Vaccine Rollout Snags Stifle Energy Demand Rebound

(The views and opinions expressed in this article are those of the attributed sources and do not necessarily reflect the position of Rigzone or the author.)
Although the pace at which the pharmaceutical industry has developed COVID-19 vaccines has garnered widespread praise, the rate at which individuals have been vaccinated has drawn some criticism. The recovery in energy demand hinges largely on the success of the vaccine rollout, and complications in various vaccination programs are affecting the rebound’s trajectory, point out two of Rigzone’s regular oil market-watchers. Read on for their perspectives.
Tom Seng, Director – School of Energy Economics, Policy and Commerce, University of Tulsa’s Collins College of Business: Now that the Biden/Harris team has been officially certified as the winners of the 2020 U.S. presidential election, the markets will attempt to ascertain exactly what the new administration’s impact will be on the oil industry. The speed, or lack thereof, of the vaccine rollout will play an important role in determining just how quickly energy demand will rebound in the coming months. Also, it will be interesting to see how high oil prices will rise without a substantial increase in demand and, if they do continue their upward path, just how long the Saudis will maintain their output cuts.

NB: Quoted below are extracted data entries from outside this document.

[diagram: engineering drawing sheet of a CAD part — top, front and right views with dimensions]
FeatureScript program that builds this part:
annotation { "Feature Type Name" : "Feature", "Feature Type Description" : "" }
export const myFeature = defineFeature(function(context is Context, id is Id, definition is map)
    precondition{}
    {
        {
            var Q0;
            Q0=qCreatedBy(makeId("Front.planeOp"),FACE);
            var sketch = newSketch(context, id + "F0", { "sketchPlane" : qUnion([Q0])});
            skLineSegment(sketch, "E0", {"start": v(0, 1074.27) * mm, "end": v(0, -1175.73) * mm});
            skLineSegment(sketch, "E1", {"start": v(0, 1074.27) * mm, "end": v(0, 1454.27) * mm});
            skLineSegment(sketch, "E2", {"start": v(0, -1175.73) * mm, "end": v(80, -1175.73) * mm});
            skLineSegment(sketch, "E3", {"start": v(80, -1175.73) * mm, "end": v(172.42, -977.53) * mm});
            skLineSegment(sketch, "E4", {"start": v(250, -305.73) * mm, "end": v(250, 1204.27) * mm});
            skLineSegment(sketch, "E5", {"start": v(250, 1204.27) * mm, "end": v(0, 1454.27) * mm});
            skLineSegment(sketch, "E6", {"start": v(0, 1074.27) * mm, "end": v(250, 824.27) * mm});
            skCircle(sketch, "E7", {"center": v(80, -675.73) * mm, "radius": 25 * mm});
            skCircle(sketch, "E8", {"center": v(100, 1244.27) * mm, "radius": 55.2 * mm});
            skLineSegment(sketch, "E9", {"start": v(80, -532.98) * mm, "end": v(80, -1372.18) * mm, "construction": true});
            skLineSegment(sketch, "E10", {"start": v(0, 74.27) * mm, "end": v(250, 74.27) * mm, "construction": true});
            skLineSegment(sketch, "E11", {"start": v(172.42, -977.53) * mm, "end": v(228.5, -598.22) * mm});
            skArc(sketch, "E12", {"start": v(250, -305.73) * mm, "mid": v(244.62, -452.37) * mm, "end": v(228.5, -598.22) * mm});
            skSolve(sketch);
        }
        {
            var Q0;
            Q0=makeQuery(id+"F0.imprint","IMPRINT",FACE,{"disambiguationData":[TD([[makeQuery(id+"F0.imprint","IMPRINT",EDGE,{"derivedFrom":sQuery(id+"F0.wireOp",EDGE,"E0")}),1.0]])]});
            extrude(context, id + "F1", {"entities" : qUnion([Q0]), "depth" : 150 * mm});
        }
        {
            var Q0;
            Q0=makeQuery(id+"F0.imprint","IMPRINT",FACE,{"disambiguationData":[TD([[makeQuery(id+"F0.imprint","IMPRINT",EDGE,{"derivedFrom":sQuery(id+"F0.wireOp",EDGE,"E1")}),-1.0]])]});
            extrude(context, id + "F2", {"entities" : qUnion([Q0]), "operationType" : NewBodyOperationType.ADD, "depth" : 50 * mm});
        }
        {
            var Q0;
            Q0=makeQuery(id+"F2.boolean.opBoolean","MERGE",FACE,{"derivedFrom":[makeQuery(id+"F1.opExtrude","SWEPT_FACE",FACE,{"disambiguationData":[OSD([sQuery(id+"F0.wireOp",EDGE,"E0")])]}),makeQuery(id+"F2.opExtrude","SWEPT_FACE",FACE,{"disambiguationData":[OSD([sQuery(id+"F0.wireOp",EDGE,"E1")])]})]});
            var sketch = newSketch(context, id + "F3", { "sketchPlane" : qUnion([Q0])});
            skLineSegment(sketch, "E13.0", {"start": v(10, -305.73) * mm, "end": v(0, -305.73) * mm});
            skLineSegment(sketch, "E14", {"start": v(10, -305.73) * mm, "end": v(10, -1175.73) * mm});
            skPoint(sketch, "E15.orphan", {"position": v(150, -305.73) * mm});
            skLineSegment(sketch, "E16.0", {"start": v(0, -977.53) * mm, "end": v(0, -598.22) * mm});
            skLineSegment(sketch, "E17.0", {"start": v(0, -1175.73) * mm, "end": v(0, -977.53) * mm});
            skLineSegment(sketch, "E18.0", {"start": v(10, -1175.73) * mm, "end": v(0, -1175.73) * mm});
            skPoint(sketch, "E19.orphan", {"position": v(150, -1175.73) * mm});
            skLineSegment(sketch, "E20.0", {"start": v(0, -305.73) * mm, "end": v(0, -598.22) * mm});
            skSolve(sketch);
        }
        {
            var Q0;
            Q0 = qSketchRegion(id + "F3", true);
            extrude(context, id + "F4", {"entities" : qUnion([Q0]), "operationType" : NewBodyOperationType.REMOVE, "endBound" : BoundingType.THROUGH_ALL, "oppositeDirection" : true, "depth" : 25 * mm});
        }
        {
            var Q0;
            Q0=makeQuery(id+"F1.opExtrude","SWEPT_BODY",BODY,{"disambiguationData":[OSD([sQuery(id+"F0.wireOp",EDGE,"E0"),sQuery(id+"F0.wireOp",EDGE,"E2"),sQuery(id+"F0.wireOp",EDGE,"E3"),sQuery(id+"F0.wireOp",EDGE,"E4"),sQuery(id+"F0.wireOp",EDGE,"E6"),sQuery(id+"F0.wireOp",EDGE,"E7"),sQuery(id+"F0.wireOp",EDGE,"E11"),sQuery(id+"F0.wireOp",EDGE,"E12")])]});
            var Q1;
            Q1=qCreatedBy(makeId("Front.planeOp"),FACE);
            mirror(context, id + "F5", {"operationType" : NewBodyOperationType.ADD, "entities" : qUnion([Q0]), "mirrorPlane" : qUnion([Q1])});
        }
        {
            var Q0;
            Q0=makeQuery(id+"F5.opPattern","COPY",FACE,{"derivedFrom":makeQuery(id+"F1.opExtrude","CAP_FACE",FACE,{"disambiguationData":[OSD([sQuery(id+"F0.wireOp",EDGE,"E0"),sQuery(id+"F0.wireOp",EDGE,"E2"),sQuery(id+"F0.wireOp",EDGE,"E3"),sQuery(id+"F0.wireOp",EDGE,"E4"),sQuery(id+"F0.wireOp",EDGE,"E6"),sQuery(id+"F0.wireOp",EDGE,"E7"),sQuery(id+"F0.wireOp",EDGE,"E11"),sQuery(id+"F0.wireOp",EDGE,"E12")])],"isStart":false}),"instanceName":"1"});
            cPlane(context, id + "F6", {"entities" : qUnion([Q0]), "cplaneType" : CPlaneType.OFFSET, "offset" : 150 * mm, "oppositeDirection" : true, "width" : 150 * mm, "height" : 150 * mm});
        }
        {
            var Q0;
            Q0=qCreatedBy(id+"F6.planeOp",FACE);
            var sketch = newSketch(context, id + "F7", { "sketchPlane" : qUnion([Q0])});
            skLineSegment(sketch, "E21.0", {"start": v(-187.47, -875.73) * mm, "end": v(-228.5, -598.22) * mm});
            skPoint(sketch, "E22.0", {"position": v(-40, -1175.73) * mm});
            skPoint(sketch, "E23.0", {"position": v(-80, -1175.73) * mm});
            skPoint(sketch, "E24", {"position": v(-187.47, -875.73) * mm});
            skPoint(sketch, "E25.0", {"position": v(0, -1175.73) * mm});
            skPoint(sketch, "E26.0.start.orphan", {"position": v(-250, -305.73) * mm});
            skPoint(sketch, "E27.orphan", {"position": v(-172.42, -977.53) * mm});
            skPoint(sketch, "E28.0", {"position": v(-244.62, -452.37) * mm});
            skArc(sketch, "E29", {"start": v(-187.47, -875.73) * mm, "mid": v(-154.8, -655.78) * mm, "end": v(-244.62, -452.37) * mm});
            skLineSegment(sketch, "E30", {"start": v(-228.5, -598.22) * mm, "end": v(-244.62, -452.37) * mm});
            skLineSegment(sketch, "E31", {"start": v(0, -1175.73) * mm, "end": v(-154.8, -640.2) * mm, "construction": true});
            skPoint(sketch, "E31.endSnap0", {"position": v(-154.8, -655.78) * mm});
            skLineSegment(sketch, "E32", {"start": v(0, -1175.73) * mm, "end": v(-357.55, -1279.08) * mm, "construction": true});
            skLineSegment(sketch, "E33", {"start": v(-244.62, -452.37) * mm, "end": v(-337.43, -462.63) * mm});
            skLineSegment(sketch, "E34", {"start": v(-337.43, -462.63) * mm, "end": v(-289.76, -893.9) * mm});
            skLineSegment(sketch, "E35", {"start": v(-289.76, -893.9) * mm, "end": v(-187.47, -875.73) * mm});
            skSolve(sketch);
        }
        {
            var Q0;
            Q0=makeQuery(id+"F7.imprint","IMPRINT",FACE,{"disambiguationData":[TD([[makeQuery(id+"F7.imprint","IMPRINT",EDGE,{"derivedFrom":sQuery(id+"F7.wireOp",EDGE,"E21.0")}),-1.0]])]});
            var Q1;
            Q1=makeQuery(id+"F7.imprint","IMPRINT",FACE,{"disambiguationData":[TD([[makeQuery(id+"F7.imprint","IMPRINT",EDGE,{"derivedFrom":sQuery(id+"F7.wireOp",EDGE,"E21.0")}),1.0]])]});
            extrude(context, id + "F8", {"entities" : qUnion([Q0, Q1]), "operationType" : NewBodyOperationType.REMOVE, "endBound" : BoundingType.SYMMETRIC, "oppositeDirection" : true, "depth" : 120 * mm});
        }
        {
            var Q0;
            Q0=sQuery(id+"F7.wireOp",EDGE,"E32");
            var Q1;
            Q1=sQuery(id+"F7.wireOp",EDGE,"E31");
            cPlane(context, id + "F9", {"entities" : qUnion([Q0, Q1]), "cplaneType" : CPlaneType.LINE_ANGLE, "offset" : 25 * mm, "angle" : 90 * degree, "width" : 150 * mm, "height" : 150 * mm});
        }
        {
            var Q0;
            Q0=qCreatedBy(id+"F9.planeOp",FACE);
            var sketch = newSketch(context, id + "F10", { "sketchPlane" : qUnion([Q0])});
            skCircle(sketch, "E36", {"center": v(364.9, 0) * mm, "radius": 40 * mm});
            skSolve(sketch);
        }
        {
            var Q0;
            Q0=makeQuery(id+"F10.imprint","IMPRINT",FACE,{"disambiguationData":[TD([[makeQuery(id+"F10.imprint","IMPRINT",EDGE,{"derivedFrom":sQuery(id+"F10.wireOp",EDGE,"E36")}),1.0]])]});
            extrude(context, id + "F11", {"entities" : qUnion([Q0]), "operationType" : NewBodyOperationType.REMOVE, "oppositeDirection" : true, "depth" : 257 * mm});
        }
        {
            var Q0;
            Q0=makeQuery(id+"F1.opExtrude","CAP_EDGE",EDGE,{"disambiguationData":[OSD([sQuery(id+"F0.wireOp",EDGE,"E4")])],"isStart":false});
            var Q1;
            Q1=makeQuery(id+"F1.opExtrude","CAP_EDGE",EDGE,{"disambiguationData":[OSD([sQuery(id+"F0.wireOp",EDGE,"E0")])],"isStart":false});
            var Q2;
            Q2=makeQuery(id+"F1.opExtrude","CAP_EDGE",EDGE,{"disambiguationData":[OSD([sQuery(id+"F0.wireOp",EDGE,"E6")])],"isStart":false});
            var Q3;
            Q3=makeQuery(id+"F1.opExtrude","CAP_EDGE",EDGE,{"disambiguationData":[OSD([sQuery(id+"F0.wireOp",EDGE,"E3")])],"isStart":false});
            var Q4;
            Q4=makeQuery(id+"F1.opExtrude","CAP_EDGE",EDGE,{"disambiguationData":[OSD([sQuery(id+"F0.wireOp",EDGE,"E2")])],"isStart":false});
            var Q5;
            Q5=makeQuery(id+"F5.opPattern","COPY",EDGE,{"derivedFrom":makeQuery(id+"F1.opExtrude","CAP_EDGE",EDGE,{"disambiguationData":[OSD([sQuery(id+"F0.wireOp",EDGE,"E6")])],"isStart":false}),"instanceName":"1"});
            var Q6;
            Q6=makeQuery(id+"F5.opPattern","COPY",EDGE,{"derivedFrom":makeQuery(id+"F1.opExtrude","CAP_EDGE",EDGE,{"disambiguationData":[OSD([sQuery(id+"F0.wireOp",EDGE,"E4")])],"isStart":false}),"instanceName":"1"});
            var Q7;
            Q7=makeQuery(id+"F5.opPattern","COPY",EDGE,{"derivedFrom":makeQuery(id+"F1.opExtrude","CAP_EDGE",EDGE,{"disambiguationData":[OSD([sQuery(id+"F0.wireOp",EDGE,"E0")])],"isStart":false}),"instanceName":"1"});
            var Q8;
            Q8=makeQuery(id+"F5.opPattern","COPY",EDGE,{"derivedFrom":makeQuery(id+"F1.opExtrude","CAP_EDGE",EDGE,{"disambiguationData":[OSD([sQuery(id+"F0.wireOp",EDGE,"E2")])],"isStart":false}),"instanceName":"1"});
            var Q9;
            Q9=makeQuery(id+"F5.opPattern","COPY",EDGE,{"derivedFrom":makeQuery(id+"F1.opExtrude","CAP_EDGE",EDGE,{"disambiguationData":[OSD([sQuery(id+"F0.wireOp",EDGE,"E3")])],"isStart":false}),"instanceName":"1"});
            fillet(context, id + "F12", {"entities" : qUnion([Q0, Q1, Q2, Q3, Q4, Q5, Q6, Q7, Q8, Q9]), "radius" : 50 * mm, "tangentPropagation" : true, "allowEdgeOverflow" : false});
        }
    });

Jamie Webster, Senior Director, Boston Consulting Group Center for Energy Impact: But for the coming week the focus is again on demand, for while vaccines are now in distribution mode, the pace is insufficient to reverse the downward movements in mobility as well as the resurgence in multiple jurisdictions for more lockdowns. It may be a new year and the solution to the vaccine is now in hand, but pandemic’s impact on demand is far from over.